* **DOCUMENT EXTRACT**:
-- start --
34. The Board concludes that the Amending Act did not violate the principle of the separation of powers. The loss of a limitation defence which had existed for only two weeks was attributable to a legitimate change in the law, and not to a legislative intrusion upon the judicial function.

Due process and the rule of law

35. So far as the allegation of want of due process depends on the argument that it violates the principle of the separation of powers, it fails for the same reasons. But the appellants also say that a conviction in the current criminal proceedings would imperil their liberty and property, and that the due process clause of the Constitution means that an accrued right not to be tried and to a discharge and a verdict of not guilty cannot be removed by legislation. It can be removed only by judicial proceedings. The Board readily accepts that there may be vested rights relating to the conduct of criminal proceedings which could not be withdrawn by legislation consistently with section 4(a). As applied to the Amending Act, however, the argument fails, because it is not in reality the distinct point which it professes to be. The right to be acquitted and discharged without trial and irrespective of innocence or guilt is not as such a right protected by section 4(a) or any other provision of the Constitution. The loss of that right did not deprive the appellants of their liberty or property. It merely exposed them to a criminal trial in which they might or might not be found to have committed serious criminal offences. The fairness of that trial continues to be protected by the Constitution. If at the end of the process the appellants are convicted and sentenced, any adverse effect on their liberty and property will arise from a judicial proceeding. It will have occurred by due process of law.

Page 16

Legitimate expectation

36. The argument based on legitimate expectation adds nothing to the appellants’ other arguments. The Constitution does not protect legitimate expectations as such, and there must be some doubt whether, and if so when, breach of a legitimate expectation can ever, in itself, be the basis of a constitutional challenge to the validity of an otherwise regular law. But it is unnecessary to decide that question, because any relevant expectation in this case could not be legitimate in any legally relevant sense. The right to a defence of limitation was wholly statutory. Any expectation based on statute is by its nature defeasible. What Parliament gives, Parliament may take away provided that it does so consistently with the Constitution.

37. It follows that the Amending Act is a valid enactment.
-- end --
* **TASK TO CARRY OUT**:
Answer these questions about the judgment extract:
(a) For how long had the limitation defence existed before it was lost?
(b) Which section of the Constitution does the Board say could protect vested rights relating to the conduct of criminal proceedings?
(c) What does the Board say was the basis of the right to a defence of limitation?
Work only from the text above.

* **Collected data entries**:
-- start --
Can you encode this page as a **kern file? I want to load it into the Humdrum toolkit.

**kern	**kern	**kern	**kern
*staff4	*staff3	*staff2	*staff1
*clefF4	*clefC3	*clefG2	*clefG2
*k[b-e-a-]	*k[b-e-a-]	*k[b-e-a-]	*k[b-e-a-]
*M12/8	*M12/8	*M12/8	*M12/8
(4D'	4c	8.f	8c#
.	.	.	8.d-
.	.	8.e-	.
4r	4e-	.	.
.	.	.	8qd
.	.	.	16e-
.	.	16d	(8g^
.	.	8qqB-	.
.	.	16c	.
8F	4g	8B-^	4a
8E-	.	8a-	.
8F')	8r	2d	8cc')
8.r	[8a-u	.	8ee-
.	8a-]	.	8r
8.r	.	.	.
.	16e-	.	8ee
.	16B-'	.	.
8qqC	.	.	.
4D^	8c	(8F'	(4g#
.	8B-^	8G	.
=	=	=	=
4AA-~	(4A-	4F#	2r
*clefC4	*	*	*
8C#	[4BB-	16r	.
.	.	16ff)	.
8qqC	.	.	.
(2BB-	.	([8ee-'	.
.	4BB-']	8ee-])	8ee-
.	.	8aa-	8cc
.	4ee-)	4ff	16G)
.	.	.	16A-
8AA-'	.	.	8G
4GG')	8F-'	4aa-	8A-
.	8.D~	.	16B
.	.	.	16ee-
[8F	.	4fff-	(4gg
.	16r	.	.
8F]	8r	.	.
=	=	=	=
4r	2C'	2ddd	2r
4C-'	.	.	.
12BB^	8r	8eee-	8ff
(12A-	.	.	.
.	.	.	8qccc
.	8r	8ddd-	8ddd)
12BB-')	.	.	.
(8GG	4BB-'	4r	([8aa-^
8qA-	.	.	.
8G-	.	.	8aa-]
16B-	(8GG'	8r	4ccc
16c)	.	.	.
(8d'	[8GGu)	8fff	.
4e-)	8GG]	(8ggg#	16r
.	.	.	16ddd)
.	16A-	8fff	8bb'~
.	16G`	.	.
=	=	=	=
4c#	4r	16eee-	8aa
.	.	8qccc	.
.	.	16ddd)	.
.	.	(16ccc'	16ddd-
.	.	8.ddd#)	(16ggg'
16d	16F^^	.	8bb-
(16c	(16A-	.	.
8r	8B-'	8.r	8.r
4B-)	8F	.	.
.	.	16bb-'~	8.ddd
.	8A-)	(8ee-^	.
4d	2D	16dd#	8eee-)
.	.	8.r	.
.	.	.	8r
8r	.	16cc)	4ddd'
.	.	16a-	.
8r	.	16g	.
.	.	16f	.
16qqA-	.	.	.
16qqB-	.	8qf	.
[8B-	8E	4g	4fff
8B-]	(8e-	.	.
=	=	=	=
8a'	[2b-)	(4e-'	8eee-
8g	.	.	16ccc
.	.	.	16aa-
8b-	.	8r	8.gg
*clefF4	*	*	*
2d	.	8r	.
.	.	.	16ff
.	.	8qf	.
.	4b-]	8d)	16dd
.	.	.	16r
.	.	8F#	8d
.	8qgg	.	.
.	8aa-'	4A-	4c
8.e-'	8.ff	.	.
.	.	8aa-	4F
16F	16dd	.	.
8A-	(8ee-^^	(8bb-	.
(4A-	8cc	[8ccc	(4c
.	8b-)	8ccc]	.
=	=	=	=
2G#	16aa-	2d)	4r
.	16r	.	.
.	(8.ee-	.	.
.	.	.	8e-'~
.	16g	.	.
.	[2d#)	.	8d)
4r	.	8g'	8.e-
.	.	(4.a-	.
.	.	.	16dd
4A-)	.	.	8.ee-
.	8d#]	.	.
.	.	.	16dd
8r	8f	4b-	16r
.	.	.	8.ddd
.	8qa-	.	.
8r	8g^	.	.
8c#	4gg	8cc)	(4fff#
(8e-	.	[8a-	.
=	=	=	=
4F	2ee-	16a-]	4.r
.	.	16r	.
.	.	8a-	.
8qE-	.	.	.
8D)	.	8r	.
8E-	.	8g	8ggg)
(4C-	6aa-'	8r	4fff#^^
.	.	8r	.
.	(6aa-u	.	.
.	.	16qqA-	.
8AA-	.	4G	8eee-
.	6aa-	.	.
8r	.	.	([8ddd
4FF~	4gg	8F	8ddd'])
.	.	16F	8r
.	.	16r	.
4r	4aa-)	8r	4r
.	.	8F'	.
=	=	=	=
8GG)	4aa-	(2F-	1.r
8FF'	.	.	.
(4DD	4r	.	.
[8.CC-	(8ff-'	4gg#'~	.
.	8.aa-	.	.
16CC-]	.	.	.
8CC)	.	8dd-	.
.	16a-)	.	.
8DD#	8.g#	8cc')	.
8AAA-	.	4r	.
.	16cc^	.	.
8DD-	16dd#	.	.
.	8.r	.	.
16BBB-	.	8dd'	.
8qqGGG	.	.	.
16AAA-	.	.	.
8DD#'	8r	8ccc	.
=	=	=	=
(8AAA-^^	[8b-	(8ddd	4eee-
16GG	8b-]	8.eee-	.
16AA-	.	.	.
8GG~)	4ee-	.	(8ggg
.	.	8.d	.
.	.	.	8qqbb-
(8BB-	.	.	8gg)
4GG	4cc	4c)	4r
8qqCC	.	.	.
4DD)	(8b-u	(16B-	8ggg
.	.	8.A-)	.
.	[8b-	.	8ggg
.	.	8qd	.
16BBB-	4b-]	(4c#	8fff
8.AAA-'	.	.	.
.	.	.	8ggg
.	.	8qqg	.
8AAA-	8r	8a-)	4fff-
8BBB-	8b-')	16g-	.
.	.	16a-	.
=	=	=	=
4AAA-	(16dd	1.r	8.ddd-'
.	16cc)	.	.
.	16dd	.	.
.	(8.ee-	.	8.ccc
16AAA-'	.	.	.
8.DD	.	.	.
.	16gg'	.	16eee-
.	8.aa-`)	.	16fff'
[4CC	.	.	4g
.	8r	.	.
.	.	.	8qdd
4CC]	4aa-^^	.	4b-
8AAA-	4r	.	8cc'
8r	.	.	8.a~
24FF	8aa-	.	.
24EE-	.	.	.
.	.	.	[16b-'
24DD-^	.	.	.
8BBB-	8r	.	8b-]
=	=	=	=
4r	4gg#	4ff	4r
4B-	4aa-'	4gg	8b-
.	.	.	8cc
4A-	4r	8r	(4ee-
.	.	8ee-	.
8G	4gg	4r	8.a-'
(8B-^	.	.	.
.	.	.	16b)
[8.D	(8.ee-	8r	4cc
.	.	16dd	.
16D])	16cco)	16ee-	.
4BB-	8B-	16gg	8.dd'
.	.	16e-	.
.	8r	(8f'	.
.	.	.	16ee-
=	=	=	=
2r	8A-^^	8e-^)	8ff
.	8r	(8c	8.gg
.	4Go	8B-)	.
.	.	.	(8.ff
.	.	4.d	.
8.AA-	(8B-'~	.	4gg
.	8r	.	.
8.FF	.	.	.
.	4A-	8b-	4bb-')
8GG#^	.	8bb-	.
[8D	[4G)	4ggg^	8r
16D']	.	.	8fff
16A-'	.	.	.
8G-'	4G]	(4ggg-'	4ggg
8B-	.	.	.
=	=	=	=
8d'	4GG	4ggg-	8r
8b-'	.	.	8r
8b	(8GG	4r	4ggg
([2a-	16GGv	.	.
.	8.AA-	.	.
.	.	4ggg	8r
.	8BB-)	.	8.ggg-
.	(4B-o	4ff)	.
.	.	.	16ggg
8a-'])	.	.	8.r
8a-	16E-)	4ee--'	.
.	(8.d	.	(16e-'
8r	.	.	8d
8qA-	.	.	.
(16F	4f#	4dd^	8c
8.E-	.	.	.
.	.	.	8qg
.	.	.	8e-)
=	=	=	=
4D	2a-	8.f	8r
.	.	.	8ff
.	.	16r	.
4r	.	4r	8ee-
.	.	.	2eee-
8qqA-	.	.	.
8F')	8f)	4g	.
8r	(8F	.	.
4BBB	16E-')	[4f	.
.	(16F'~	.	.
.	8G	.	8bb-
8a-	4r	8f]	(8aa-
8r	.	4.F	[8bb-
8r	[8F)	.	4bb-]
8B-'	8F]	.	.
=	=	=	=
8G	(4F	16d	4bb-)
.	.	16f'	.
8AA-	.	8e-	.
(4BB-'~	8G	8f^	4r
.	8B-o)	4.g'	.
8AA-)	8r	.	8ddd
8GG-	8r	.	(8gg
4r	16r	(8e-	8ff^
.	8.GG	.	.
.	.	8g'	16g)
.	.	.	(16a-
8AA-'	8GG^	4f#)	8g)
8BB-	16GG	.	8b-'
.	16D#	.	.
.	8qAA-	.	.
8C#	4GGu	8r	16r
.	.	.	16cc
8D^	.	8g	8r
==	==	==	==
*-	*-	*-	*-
-- end --
* **THE SOLUTION**:
(a) Two weeks.
(b) Section 4(a).
(c) It was wholly statutory.